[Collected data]
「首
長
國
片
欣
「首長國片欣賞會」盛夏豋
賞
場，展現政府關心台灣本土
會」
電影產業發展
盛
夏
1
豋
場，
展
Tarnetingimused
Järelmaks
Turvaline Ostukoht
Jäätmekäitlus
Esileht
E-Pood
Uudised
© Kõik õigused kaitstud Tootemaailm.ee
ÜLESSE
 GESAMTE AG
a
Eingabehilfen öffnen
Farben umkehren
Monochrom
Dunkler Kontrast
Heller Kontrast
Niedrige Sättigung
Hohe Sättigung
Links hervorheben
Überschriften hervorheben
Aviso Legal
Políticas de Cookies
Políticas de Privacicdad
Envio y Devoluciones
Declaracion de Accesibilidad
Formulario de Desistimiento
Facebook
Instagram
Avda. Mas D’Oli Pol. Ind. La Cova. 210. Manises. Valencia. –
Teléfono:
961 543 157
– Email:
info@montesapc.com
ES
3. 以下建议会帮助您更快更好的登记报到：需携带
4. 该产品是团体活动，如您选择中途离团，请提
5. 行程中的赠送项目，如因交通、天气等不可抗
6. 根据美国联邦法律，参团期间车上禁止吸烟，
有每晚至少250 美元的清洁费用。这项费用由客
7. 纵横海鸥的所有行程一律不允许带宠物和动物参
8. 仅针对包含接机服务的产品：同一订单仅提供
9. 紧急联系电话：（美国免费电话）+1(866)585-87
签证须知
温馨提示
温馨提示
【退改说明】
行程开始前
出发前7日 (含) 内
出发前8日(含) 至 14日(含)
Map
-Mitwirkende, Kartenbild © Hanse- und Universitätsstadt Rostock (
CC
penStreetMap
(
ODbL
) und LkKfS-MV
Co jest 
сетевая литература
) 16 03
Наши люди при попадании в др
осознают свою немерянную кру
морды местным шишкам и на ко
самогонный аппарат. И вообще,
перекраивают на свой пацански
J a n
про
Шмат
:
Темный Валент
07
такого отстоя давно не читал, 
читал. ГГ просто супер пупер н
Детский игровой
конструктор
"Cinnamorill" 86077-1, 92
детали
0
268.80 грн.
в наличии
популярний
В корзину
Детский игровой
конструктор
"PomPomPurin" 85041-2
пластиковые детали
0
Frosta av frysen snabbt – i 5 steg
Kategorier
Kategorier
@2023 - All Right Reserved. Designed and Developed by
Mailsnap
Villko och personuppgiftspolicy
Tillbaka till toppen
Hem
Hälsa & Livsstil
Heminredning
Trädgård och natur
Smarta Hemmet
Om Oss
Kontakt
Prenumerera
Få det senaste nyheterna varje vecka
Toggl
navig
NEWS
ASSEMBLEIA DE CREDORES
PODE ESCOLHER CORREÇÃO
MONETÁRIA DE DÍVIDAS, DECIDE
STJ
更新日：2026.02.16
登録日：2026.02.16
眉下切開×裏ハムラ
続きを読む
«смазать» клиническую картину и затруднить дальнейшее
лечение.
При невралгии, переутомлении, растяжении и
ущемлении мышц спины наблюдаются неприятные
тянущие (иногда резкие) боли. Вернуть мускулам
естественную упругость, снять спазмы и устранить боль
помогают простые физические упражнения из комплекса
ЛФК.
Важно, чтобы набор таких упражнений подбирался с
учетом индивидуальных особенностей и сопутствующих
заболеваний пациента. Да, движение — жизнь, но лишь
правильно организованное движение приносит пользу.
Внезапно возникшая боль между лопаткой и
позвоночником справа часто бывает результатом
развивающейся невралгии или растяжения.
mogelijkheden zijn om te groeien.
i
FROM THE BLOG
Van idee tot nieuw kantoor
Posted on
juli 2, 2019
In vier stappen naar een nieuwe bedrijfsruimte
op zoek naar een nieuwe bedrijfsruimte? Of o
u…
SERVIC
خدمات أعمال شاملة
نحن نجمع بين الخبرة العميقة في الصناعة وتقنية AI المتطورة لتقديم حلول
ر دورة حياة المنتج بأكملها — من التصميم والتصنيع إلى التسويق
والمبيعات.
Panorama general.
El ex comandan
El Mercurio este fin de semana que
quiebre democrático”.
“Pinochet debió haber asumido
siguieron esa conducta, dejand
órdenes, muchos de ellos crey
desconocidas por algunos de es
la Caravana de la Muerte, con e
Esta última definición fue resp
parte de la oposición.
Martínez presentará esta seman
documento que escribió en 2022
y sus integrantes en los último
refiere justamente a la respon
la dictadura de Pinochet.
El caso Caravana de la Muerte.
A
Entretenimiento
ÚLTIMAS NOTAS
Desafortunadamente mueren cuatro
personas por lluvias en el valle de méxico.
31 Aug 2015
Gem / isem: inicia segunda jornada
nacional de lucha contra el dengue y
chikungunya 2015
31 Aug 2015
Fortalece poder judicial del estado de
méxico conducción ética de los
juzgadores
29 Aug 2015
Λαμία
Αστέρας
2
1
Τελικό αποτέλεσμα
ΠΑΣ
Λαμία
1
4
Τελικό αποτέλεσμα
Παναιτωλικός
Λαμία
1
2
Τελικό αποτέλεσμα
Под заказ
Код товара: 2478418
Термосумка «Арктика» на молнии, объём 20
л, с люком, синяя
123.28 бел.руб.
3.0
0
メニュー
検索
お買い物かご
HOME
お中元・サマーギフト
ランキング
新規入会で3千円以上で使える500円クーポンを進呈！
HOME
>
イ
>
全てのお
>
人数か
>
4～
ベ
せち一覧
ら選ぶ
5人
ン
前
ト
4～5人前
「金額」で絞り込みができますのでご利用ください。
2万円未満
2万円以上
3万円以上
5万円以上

Job item.
Stop after the line containing "Envio y Devoluciones": print exactly the lines from the start of the entries above up to it, that line included.

Exercise result.
「首
長
國
片
欣
「首長國片欣賞會」盛夏豋
賞
場，展現政府關心台灣本土
會」
電影產業發展
盛
夏
1
豋
場，
展
Tarnetingimused
Järelmaks
Turvaline Ostukoht
Jäätmekäitlus
Esileht
E-Pood
Uudised
© Kõik õigused kaitstud Tootemaailm.ee
ÜLESSE
 GESAMTE AG
a
Eingabehilfen öffnen
Farben umkehren
Monochrom
Dunkler Kontrast
Heller Kontrast
Niedrige Sättigung
Hohe Sättigung
Links hervorheben
Überschriften hervorheben
Aviso Legal
Políticas de Cookies
Políticas de Privacicdad
Envio y Devoluciones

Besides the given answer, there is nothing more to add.